When I train a Transformer, I mostly get a warning similar to the one below:
# resulting warning: Some weights of the model checkpoint at microsoft/deberta-v3-base were not used when initializing DebertaV2ForMaskedLM: ['lm_predictions.lm_head.dense.bias', 'mask_predictions.dense.weight', 'lm_predictions.lm_head.dense.weight', 'lm_predictions.lm_head.LayerNorm.bias', 'mask_predictions.LayerNorm.weight', 'mask_predictions.classifier.bias', 'lm_predictions.lm_head.bias', 'mask_predictions.LayerNorm.bias', 'deberta.embeddings.position_embeddings.weight', 'mask_predictions.classifier.weight', 'mask_predictions.dense.bias', 'lm_predictions.lm_head.LayerNorm.weight'] - This IS expected if you are initializing DebertaV2ForMaskedLM from the checkpoint of a model trained on another task or with another architecture (e.g. initializing a BertForSequenceClassification model from a BertForPreTraining model). - This IS NOT expected if you are initializing DebertaV2ForMaskedLM from the checkpoint of a model that you expect to be exactly identical (initializing a BertForSequenceClassification model from a BertForSequenceClassification model).

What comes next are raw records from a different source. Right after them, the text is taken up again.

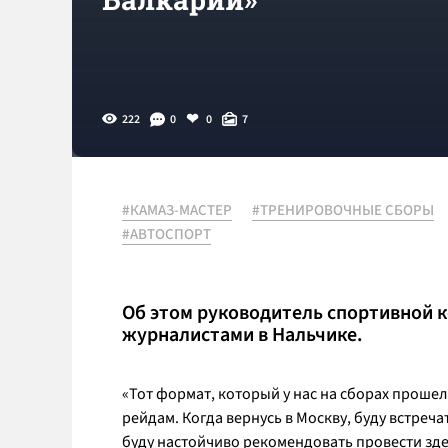
222
0
0
7
#КАМАЗ-МАСТЕР
#ТРЕНИРОВОЧНЫЕ СБОРЫ
#АВТОСПОРТ
Об этом руководитель спортивной 
журналистами в Нальчике.
«Тот формат, который у нас на сборах прошел
рейдам. Когда вернусь в Москву, буду встре
буду настойчиво рекомендовать провести здес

Some weights of DebertaV2ForMaskedLM were not initialized from the model checkpoint at microsoft/deberta-v3-base and are newly initialized: ['cls.predictions.decoder.weight', 'cls.predictions.transform.LayerNorm.bias', 'cls.predictions.transform.dense.bias', 'cls.predictions.bias', 'cls.predictions.transform.dense.weight', 'cls.predictions.transform.LayerNorm.weight'] You should probably TRAIN this model on a down-stream task to be able to use it for predictions and inference. Special tokens have been added in the vocabulary, make sure the associated word embeddings are fine-tuned or trained.
I know that this is normally not a problem because for fine-tuning on a new task with a new classification head, we need to delete the old classification head. But what if I actually want to keep the task head from pre-training? How do I prevent Transformers from deleting the task head?
I know that for established tasks like MLM I can use AutoModelForMaskedLM etc. But What if the task head is not MLM (in my case an ELECTRA-style replaced-token-detection head, see here: DeBERTa-v3: How to keep ELECTRA-style task-head?)